[START OF Text section]

How we let go changes dependant on our relationship to present experience.
GOSS is a simple formula that you can use during meditation or in daily life to develop mindfulness when you are distracted and reward your mind for letting go of things that make you suffer.
Meditation always begins by developing a grounding or reference point from which you can develop both calm & insight.
Below is a simple instruction of how the GOSS Formula does this.
GOSS Formula: How to Let Go.
Ground = develop mindfulness of your body to create a reference point to the present.
Observe = notice whenever you become distracted from this reference point.
Soften = relax effort in your body and mind to let go of the distraction.
Smile = enjoy how nice it feels to relax/let go of effort to reward your mind.
As you soften & let go, while enjoying it, your awareness will naturally return and rest (ground) in your body again. GOSS is a circular process of developing insight into letting go & experiencing enjoyment in it to reward your mind for letting go. This process of insight + pleasure reward will gradually decondition unwholesome & unskillful habitual patterns from your mind.
Developing the GOSS Formula:
In the first four Meditation Skills in this course, you will learn how to let go by following the GOSS Formula in seated meditation and daily life.
You will than have all the tools you need to train the focus of your attention and to weaken hindrances such as habitually forgetting, thinking and wandering of your mind.
The word Ground aligns with the first Awakening Factor: Mindfulness, and refers to when you are mindfully aware of your body in seated meditation or daily life. It is called being Grounded because when you are mindfully aware of the experience of your body you have a reference point to your present experience.
Having a reference point to your present experience (being grounded in the present) is an advantage when training your mind in the skill of both calm and insight. Since the mind is capable focussing on realities based in the past, present, and future (thinking, fantasies etc.), and your body's experience is always here and now, being mindful of your body's experience will grounds your awareness in the present.

[END OF Text section]
[START OF Record set]

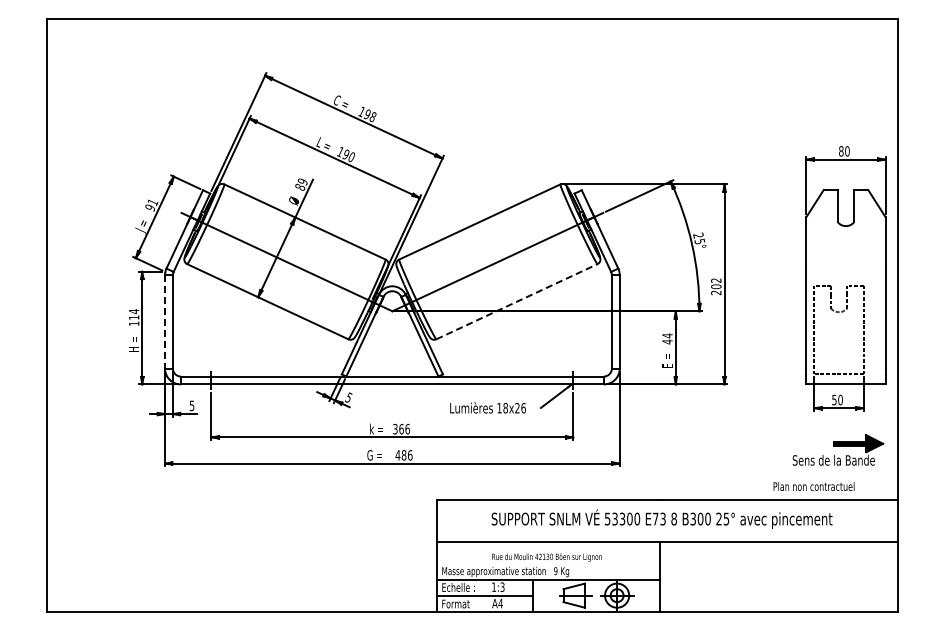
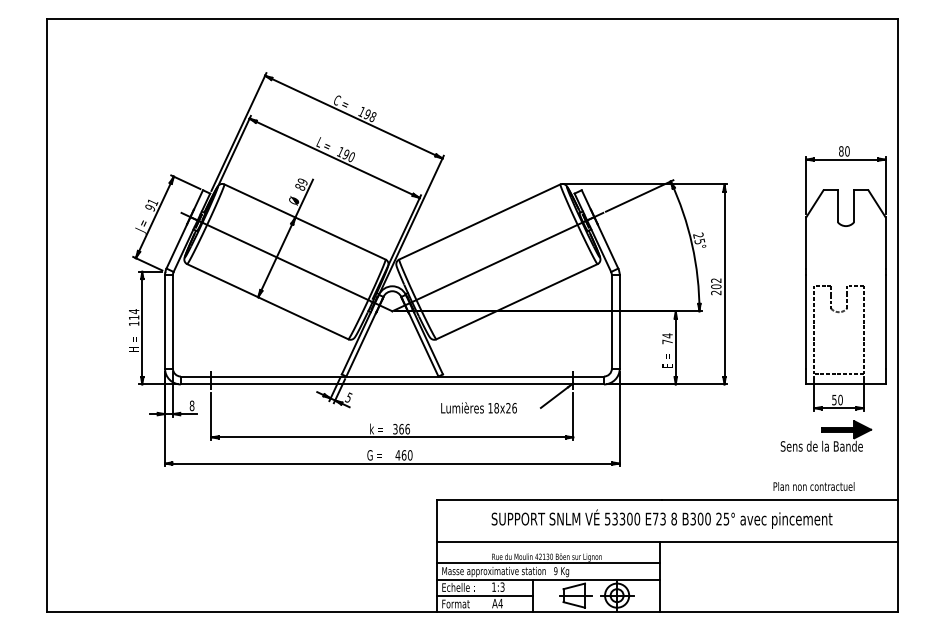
line at (516, 301): dashed -> solid
line at (165, 321): dashed -> solid
text at (667, 341): 44 -> 74
text at (191, 405): 5 -> 8
text at (487, 407) position: (487, 407) -> (478, 407)
part at (838, 449) position: (838, 449) -> (826, 435)
text at (406, 455): 486 -> 460
line at (547, 563): none -> present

[END OF Record set]

### Complete the following:
1. Print the part of the GOSS Formula text that begins at the words "As you soften" and stops after "and daily life.".
2. Does each statement below agree with the GOSS Formula text? Answer yes or no, and quote the deciding words.
(a) GOSS is meant for use only during seated meditation.
(b) Observing means noticing whenever you become distracted from the reference point.
(c) Ground aligns with the first Awakening Factor, Mindfulness.
3. Resume the GOSS Formula text after its last sentence and carry it further.

### Answers:
1.
As you soften & let go, while enjoying it, your awareness will naturally return and rest (ground) in your body again. GOSS is a circular process of developing insight into letting go & experiencing enjoyment in it to reward your mind for letting go. This process of insight + pleasure reward will gradually decondition unwholesome & unskillful habitual patterns from your mind.
Developing the GOSS Formula:
In the first four Meditation Skills in this course, you will learn how to let go by following the GOSS Formula in seated meditation and daily life.

2.
(a) No: "during meditation or in daily life"
(b) Yes: "Observe = notice whenever you become distracted from this reference point."
(c) Yes: "The word Ground aligns with the first Awakening Factor: Mindfulness"

3.
Lets practice this meditation exercise:
Read and remember these simple instructions.
During your meditation, notice how the simple act of being aware of these experiences keeps your mind present and creates a temporarily gap in thinking, planning, remembering, etc.
The word Observe aligns with developing the second Awakening Factor: Curiosity and refers to being curious about developing calm and noticing whenever your attention wanders from being mindfully aware of your body.
Seeing the Autonomous Nature.
It happened by itself! By observing your mind's wanderings and your relationship to when your mind wanders, you will begin to see the anatta (autonomous nature) of mind wandering. Observing how many of the natural functions of your mind are anatta (autonomous) will teach your mind to let them go. Letting go of identification and control of these experiences develops freedom in heart and mind that is experienced as contentment and and ever deepening sense of calm in all aspects of life.
Observing when Your Mind Wanders is Passive.
Strangely enough, noticing that your mind has wandered during meditation is also passive. At some stage in meditation you will begin to realise that your mind wandered by itself. You will also begin to realise that you didn't notice that your mind had wandered, what happened is that your mind, because of your training in meditation, remembered to return to mindfulness, by itself. Whenever you notice that you have been lost within a thought or fantasy, mindfulness this noticing happens by itself.
Literally, if your mind finds enjoyment in mindfulness it will remember to return to mindfulness by itself. This is why it is so important to be happy when you notice that you have been lost in your mind during your meditation. Being happy about noticing the returning of mindfulness, rewards the mind for being mindful again.
You can observe habitual wanderings of your mind when you notice:
What is most important is not where your mind wandered to, but rather being happy about noticing that your mind had wandered and that the wandering itself happened by itself. This is a strange yet freeing insight into anatta.
The word Soften aligns with developing the third Awakening Factor: Balanced Effort and refers to noticing held effort within your mind & body due to attraction or aversion, and gently relaxing that effort while finding enjoyment in letting go. There is a subtle pleasant feeling that comes from enjoying how nice it feels to let go. This is so important because it is the enjoyment of this pleasant feeling found within letting go that rewards your mind for letting go. By learning to access the subtle pleasant feeling associated with letting go, and enjoying it, you will weaken any underlying tendencies within your mind of attraction or aversion.
Finding your reset button.
You can consider softening and relaxing effort within your mind as a reset button because it relaxes the mental grip of the focus of your mind's attention. It is important to understand that habitual patterns within your mind are self-sustaining. Literally, your mind practices itself every day, practicing different aspects of your personality every day.
Softening & relaxing effort is active.
While being mindful of your body (ground) and noticing when your attention wanders (observe) is passive, softening the effort that supports that wandering is active and something that you do. As an added bonus, as you soften, relax and let go, you will become very aware and mindful of your body again (grounded), starting the GOSS Formula from the beginning again.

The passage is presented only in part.